Extract the lines of the records word for word, starting at the line that contains "गेल्या काही वर्षांपासून" and stopping after the final line of the records.

-- Opening Marker --

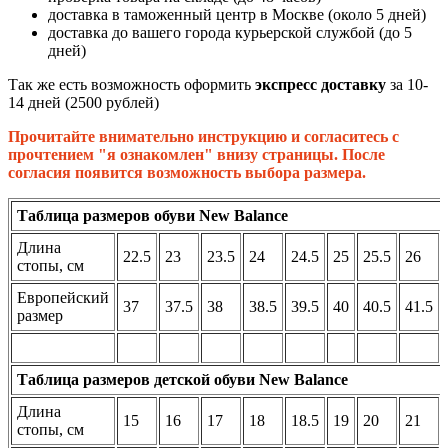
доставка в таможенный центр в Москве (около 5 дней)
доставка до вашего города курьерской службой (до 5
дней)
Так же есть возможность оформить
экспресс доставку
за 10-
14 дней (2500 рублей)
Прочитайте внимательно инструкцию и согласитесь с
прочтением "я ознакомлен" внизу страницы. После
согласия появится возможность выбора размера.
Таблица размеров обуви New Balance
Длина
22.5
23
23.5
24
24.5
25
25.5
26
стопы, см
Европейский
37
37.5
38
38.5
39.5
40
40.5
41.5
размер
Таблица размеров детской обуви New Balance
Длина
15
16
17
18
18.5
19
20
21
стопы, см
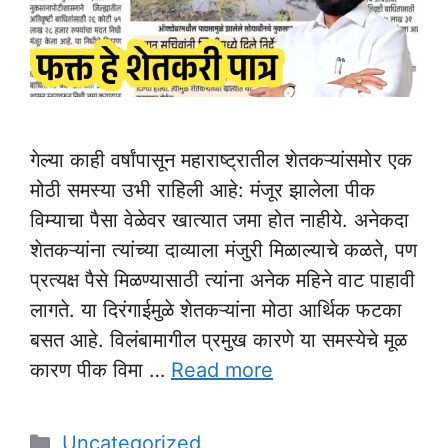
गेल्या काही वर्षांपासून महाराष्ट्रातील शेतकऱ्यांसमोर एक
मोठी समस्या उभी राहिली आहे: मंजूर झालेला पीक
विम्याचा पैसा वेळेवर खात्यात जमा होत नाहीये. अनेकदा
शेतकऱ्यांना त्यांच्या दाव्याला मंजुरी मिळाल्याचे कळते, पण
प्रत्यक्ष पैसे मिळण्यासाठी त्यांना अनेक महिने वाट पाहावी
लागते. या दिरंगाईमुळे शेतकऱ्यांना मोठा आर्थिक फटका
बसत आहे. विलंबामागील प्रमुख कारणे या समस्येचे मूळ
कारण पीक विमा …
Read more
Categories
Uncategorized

-- Closing Marker --

Exercise answer:
गेल्या काही वर्षांपासून महाराष्ट्रातील शेतकऱ्यांसमोर एक
मोठी समस्या उभी राहिली आहे: मंजूर झालेला पीक
विम्याचा पैसा वेळेवर खात्यात जमा होत नाहीये. अनेकदा
शेतकऱ्यांना त्यांच्या दाव्याला मंजुरी मिळाल्याचे कळते, पण
प्रत्यक्ष पैसे मिळण्यासाठी त्यांना अनेक महिने वाट पाहावी
लागते. या दिरंगाईमुळे शेतकऱ्यांना मोठा आर्थिक फटका
बसत आहे. विलंबामागील प्रमुख कारणे या समस्येचे मूळ
कारण पीक विमा …
Read more
Categories
Uncategorized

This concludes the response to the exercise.